%%
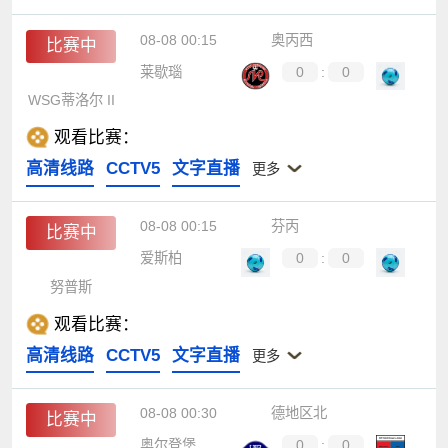
08-08 00:15
奥丙西
比赛中
莱歇瑙
0
:
0
WSG蒂洛尔 II
观看比赛：
高清线路
CCTV5
文字直播
更多
08-08 00:15
芬丙
比赛中
爱斯柏
0
:
0
努普斯
观看比赛：
高清线路
CCTV5
文字直播
更多
08-08 00:30
德地区北
比赛中
奥尔登堡
0
:
0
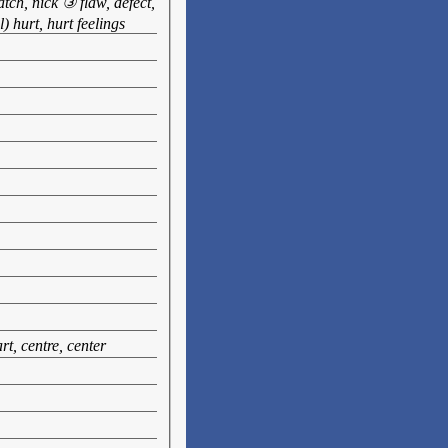
tch, nick ③ flaw, defect,
 hurt, hurt feelings
rt, centre, center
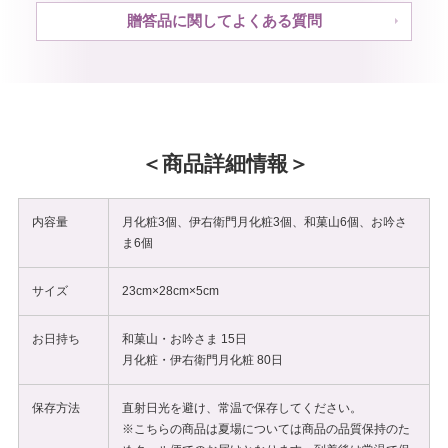
贈答品に関してよくある質問
商品詳細情報
内容量
月化粧3個、伊右衛門月化粧3個、和菓山6個、お吟さ
ま6個
サイズ
23cm×28cm×5cm
お日持ち
和菓山・お吟さま 15日
月化粧・伊右衛門月化粧 80日
保存方法
直射日光を避け、常温で保存してください。
※こちらの商品は夏場については商品の品質保持のた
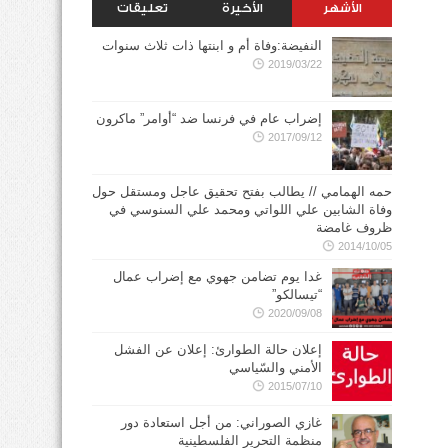
الأشهر
الأخيرة
تعليقات
النفيضة:وفاة أم و ابنتها ذات ثلاث سنوات
2019/03/22
إضراب عام في فرنسا ضد “أوامر” ماكرون
2017/09/12
حمه الهمامي // يطالب بفتح تحقيق عاجل ومستقل حول
وفاة الشابين علي اللواتي ومحمد علي السنوسي في
ظروف غامضة
2014/10/05
غدا يوم تضامن جهوي مع إضراب عمال
“تيسالكو”
2020/09/08
إعلان حالة الطوارئ: إعلان عن الفشل
الأمني والسّياسي
2015/07/10
غازي الصوراني: من أجل استعادة دور
منظمة التحرير الفلسطينية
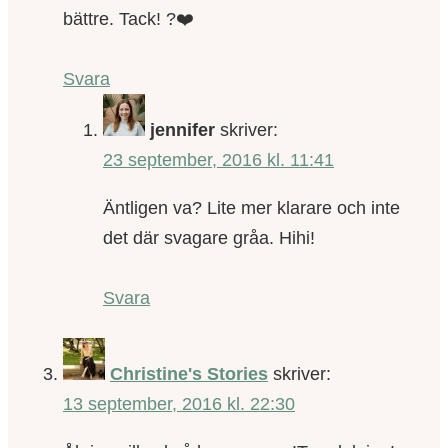
bättre. Tack! ?❤️
Svara
jennifer
skriver:
23 september, 2016 kl. 11:41
Äntligen va? Lite mer klarare och inte
det där svagare gråa. Hihi!
Svara
Christine's Stories
skriver:
13 september, 2016 kl. 22:30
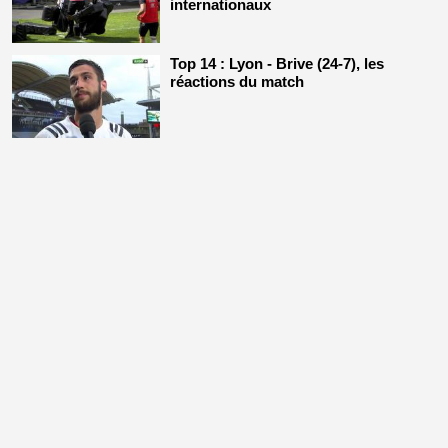
internationaux
Top 14 : Lyon - Brive (24-7), les
réactions du match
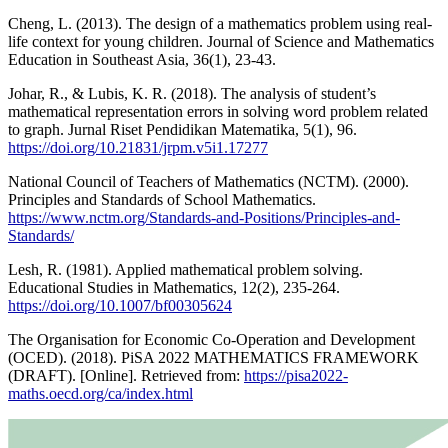
Cheng, L. (2013). The design of a mathematics problem using real-
life context for young children. Journal of Science and Mathematics
Education in Southeast Asia, 36(1), 23-43.
Johar, R., & Lubis, K. R. (2018). The analysis of student’s
mathematical representation errors in solving word problem related
to graph. Jurnal Riset Pendidikan Matematika, 5(1), 96.
https://doi.org/10.21831/jrpm.v5i1.17277
National Council of Teachers of Mathematics (NCTM). (2000).
Principles and Standards of School Mathematics.
https://www.nctm.org/Standards-and-Positions/Principles-and-
Standards/
Lesh, R. (1981). Applied mathematical problem solving.
Educational Studies in Mathematics, 12(2), 235-264.
https://doi.org/10.1007/bf00305624
The Organisation for Economic Co-Operation and Development
(OCED). (2018). PiSA 2022 MATHEMATICS FRAMEWORK
(DRAFT). [Online]. Retrieved from:
https://pisa2022-
maths.oecd.org/ca/index.html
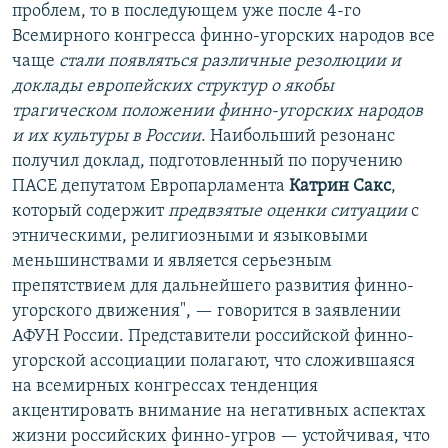
проблем, то в последующем уже после 4-го
Всемирного конгресса финно-угорских народов все
чаще
стали появляться различные резолюции и
доклады европейских структур о якобы
трагическом положении финно-угорских народов
и их культуры в России
. Наибольший резонанс
получил доклад, подготовленный по поручению
ПАСЕ депутатом Европарламента
Катрин Сакс
,
который содержит
предвзятые оценки ситуации
с
этническими, религиозными и языковыми
меньшинствами и является серьезным
препятствием для дальнейшего развития финно-
угорского движения", — говорится в заявлении
АФУН России. Представители российской финно-
угорской ассоциации полагают, что сложившаяся
на всемирных конгрессах тенденция
акцентировать внимание на негативных аспектах
жизни российских финно-угров — устойчивая, что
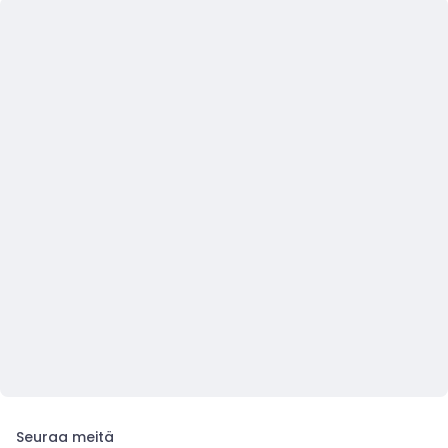
Seuraa meitä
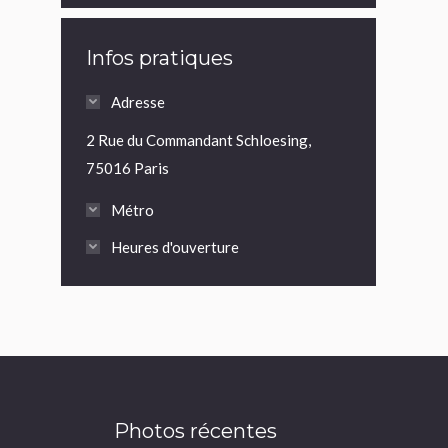
Infos pratiques
Adresse
2 Rue du Commandant Schloesing,
75016 Paris
Métro
Heures d'ouverture
Photos récentes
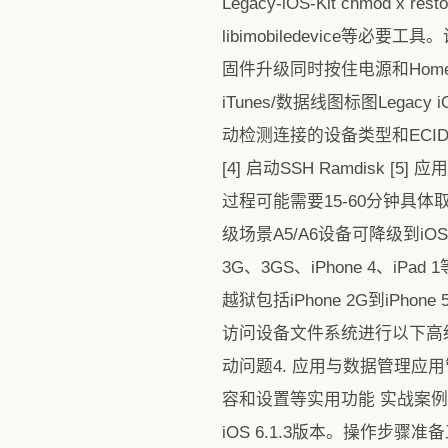
Legacy-iOS-Kit chmod 
libimobiledevice
固件升级同时按住电源和Hom
iTunes/数据线图标图Leg
动检测连接的设备类型和ECID显示
[4] 启动SSH Ramdis
过程可能需要15-60分钟具体取
级场景A5/A6设备可降级到iOS 8
3G、3GS、iPhone 4、iP
越狱包括iPhone 2G到iPhone 5
访问设备文件系统进行以下高级操
动问题4. 应用与数据管理应
容和设置等实用功能 实战案例iPh
iOS 6.1.3版本。操作步骤准备工作git cl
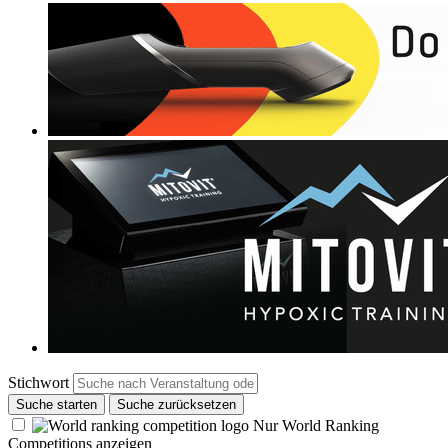
Stichwort
Suche starten
Suche zurücksetzen
Nur World Ranking
Competitions anzeigen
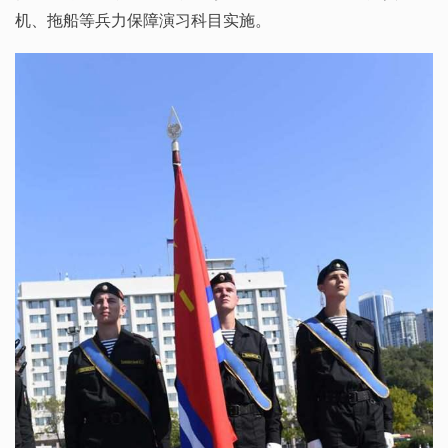
机、拖船等兵力保障演习科目实施。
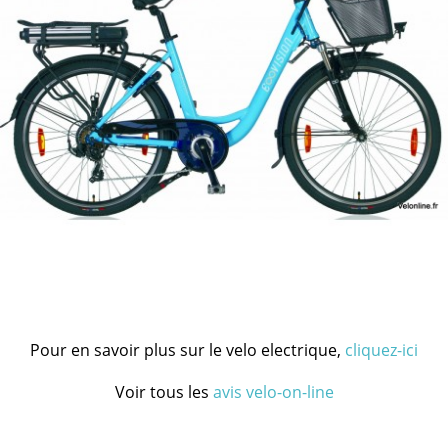
Pour en savoir plus sur le velo electrique,
cliquez-ici
Voir tous les
avis velo-on-line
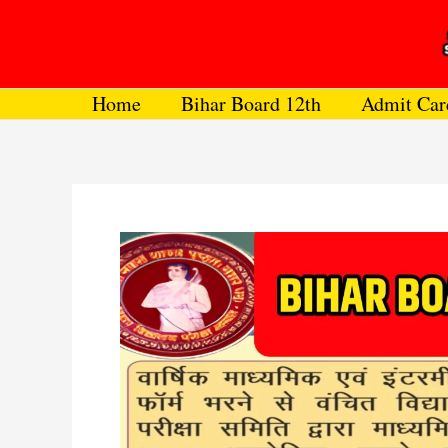
Skip
to
content
Home
Bihar Board 12th
Admit Car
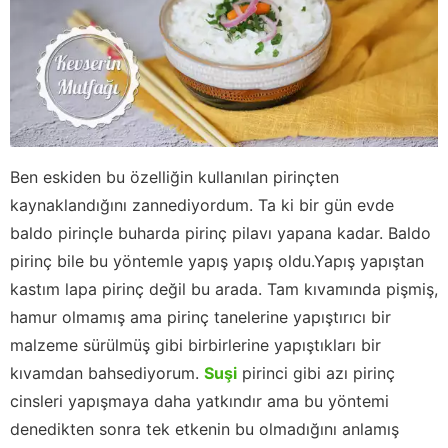
Ben eskiden bu özelliğin kullanılan pirinçten
kaynaklandığını zannediyordum. Ta ki bir gün evde
baldo pirinçle buharda pirinç pilavı yapana kadar. Baldo
pirinç bile bu yöntemle yapış yapış oldu.Yapış yapıştan
kastım lapa pirinç değil bu arada. Tam kıvamında pişmiş,
hamur olmamış ama pirinç tanelerine yapıştırıcı bir
malzeme sürülmüş gibi birbirlerine yapıştıkları bir
kıvamdan bahsediyorum.
Suşi
pirinci gibi azı pirinç
cinsleri yapışmaya daha yatkındır ama bu yöntemi
denedikten sonra tek etkenin bu olmadığını anlamış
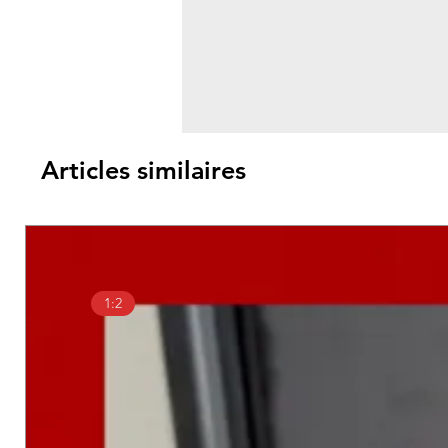
Articles similaires
1:2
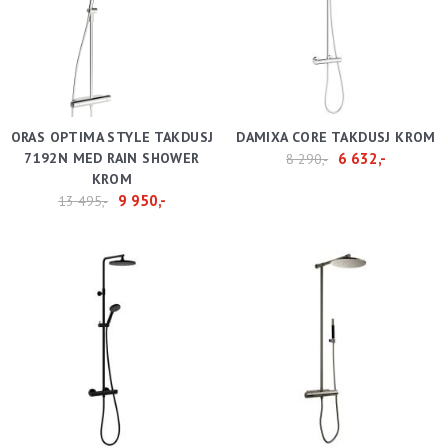
ORAS OPTIMA STYLE TAKDUSJ
DAMIXA CORE TAKDUSJ KROM
7192N MED RAIN SHOWER
6 632,-
8 290,-
KROM
9 950,-
13 495,-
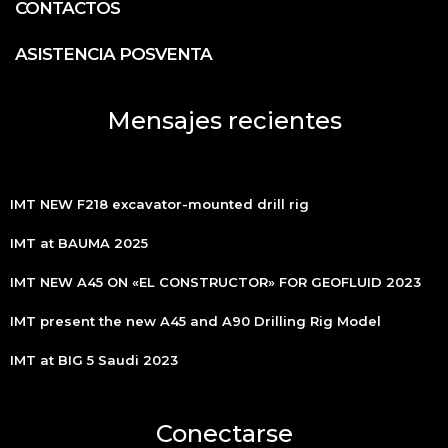
CONTACTOS
ASISTENCIA POSVENTA
Mensajes recientes
IMT NEW F218 excavator-mounted drill rig
IMT at BAUMA 2025
IMT NEW A45 ON «EL CONSTRUCTOR» FOR GEOFLUID 2023
IMT present the new A45 and A90 Drilling Rig Model
IMT at BIG 5 Saudi 2023
Conectarse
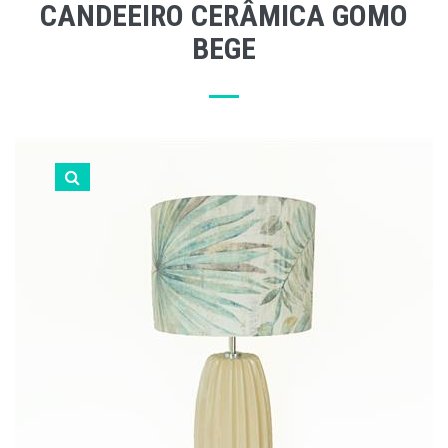
CANDEEIRO CERÂMICA GOMO
BEGE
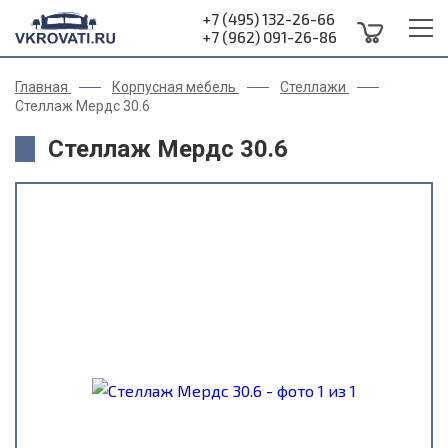
+7 (495) 132-26-66
+7 (962) 091-26-86
Главная
Корпусная мебель
Стеллажи
Стеллаж Мердс 30.6
Стеллаж Мердс 30.6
%%
Scan the listing above, and wherever a line holds the word "gibi", copy it.

## TASK SOLUTION:
malzeme sürülmüş gibi birbirlerine yapıştıkları bir
pirinci gibi azı pirinç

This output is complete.